**The task**
Retype the material below line for line, without any changes, and leave out the pictures.

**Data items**

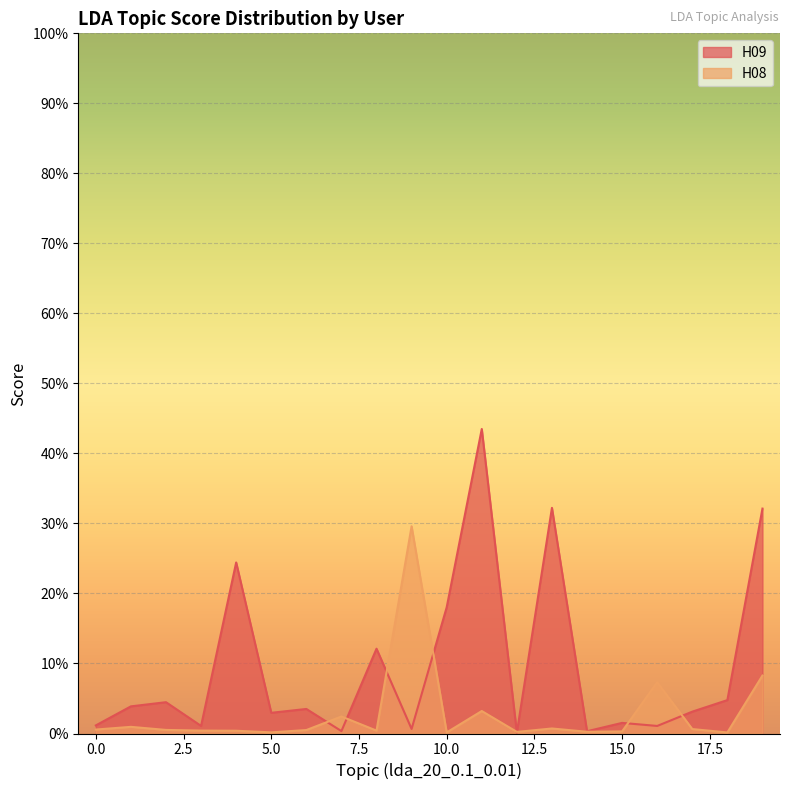

Between 3 and 2, which is larger?

2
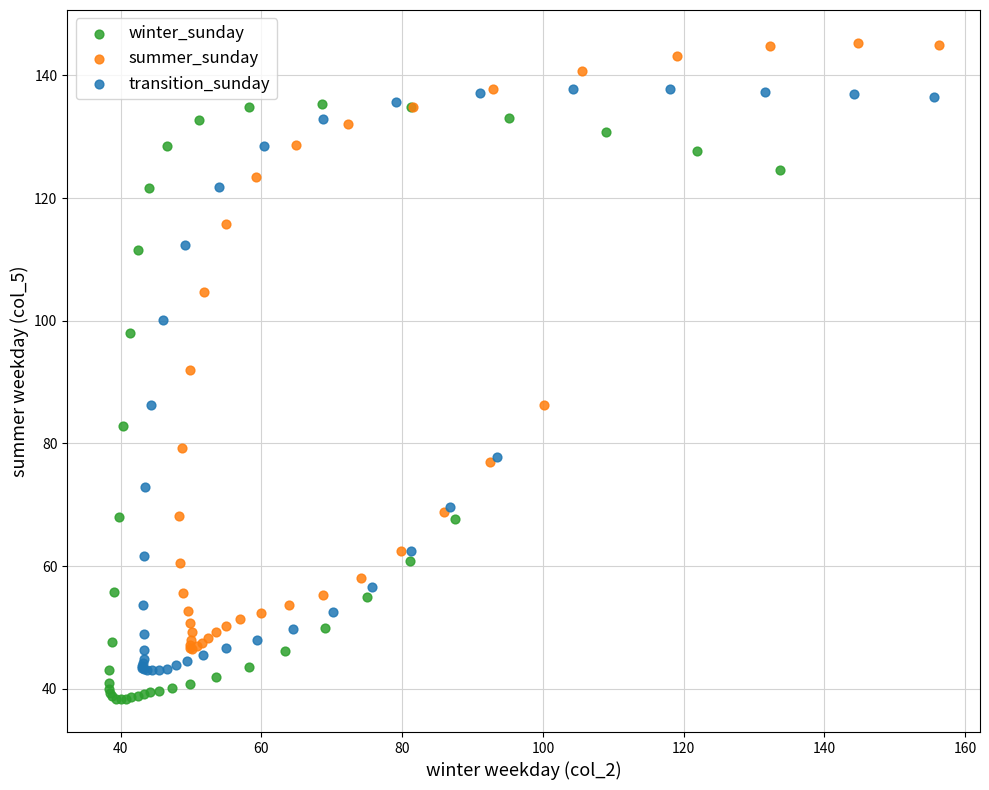

Which series reaches the maximum Y coordinate?

summer_sunday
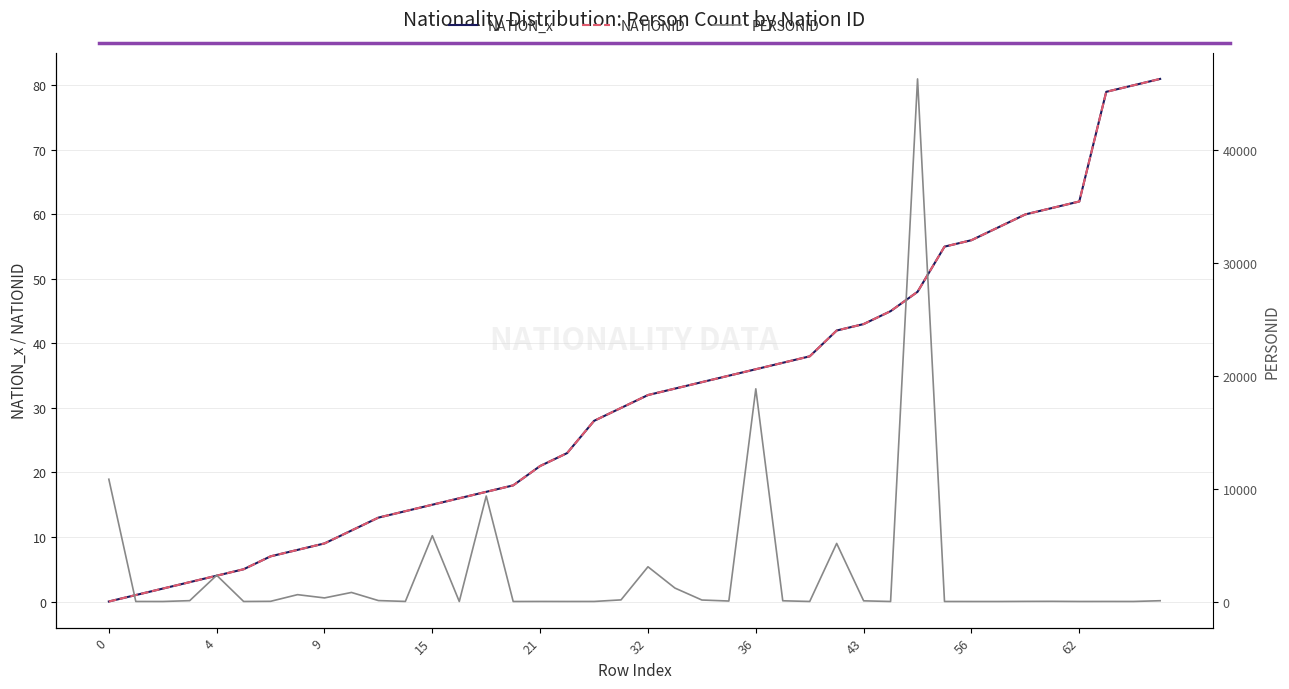

What is the average value of the NATIONID series?

32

**Response area**
Between 3 and 2, which is larger?

2

Which series reaches the maximum Y coordinate?

summer_sunday

What is the average value of the NATIONID series?

32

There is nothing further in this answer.